11. Het hof zal aan de veroordeling een dwangsom van € 250,- per dag verbinden, met een maximum van € 250.000,-. Het hof tekent hierbij aan dat de dwangsommen voor verdere matiging vatbaar zijn voor zover handhaving daarvan naar maatstaven van redelijkheid en billijkheid onaanvaardbaar zou zijn, mede in aanmerking genomen de mate waarin aan de veroordeling is voldaan, de ernst van de overtreding en de mate van verwijtbaarheid daarvan.

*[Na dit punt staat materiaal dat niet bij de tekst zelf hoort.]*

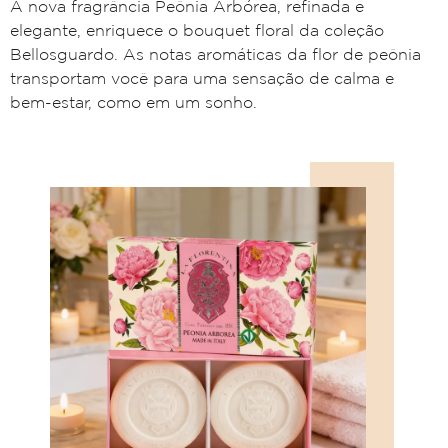
A nova fragrância Peônia Arbórea, refinada e
elegante, enriquece o bouquet floral da coleção
Bellosguardo. As notas aromáticas da flor de peônia
transportam você para uma sensação de calma e
bem-estar, como em um sonho.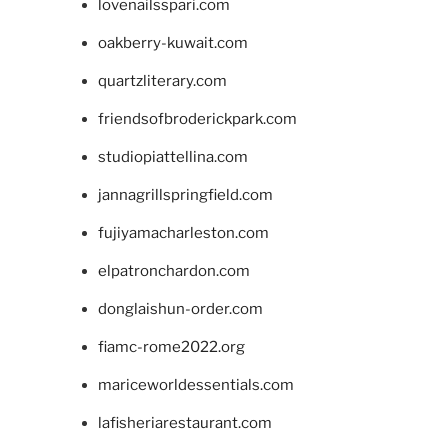
lovenailsspari.com
oakberry-kuwait.com
quartzliterary.com
friendsofbroderickpark.com
studiopiattellina.com
jannagrillspringfield.com
fujiyamacharleston.com
elpatronchardon.com
donglaishun-order.com
fiamc-rome2022.org
mariceworldessentials.com
lafisheriarestaurant.com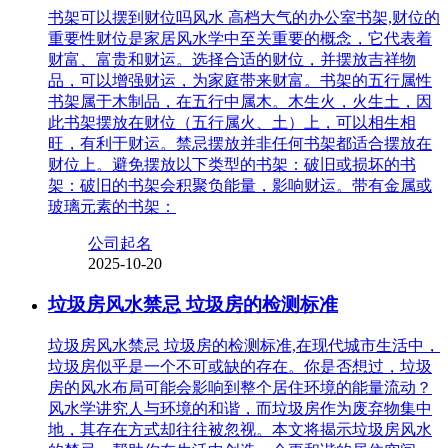
书架可以摆到财位吗风水 高档大气的办公室书架,财位的
重要性财位是家居风水学中至关重要的概念，它代表着
财富、富贵和财运。选择合适的财位，并摆放吉祥物
品，可以增强财运，为家庭带来财富。书架的五行属性
书架属于木制品，在五行中属木。木生火，火生土，因
此书架摆放在财位（五行属火、土）上，可以相生相
旺，有利于财运。禁忌摆放并非任何书架都适合摆放在
财位上。避免摆放以下类型的书架：破旧或损坏的书
架：破旧的书架会积聚负能量，影响财运。带有金属或
玻璃元素的书架：
公司起名
2025-10-20
垃圾房风水禁忌 垃圾房的检测标准
垃圾房风水禁忌 垃圾房的检测标准,在现代城市生活中，
垃圾房似乎是一个不可或缺的存在。你是否想过，垃圾
房的风水布局可能会影响到整个居住环境的能量流动？
风水学讲究人与环境的和谐，而垃圾房作为废弃物集中
地，其存在方式却往往被忽视。本文将揭示垃圾房风水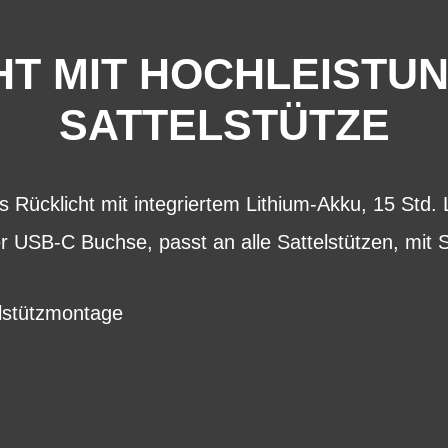
T MIT HOCHLEISTUN
SATTELSTÜTZE
s Rücklicht mit integriertem Lithium-Akku, 15 Std. 
ber USB-C Buchse, passt an alle Sattelstützen, mit
lstützmontage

12. Bij deze uitkomst past dat ING in de proceskosten in eerste en in tweede aanleg wordt veroordeeld waaronder begrepen de (nog te maken) (bij appeldagvaarding gevorderde) nakosten, waarvoor onderstaande veroordeling een executoriale titel geeft. Ingevolge artikel 237, derde lid Rv blijft de vaststelling van de proceskosten door het hof in dit arrest beperkt tot de vóór de uitspraak gemaakte kosten. Zoals door [appellant] gevorderd, zal ING tevens worden veroordeeld tot terugbetaling aan [appellant] van de door [appellant] naar aanleiding van het bestreden vonnis reeds betaalde proceskosten in eerste aanleg, te vermeerderen met de wettelijke rente vanaf de dag der betaling tot aan de dag der terugbetaling.
13. Uit onderdeel 2, alsmede onderdeel 5 (laatste zin) van het petitum in de appeldagvaarding, bezien in samenhang met de vordering in eerste aanleg, leidt het hof af dat [appellant] vordert dat de veroordelingen uitvoerbaar bij voorraad worden verklaard. Deze vordering zal worden toegewezen.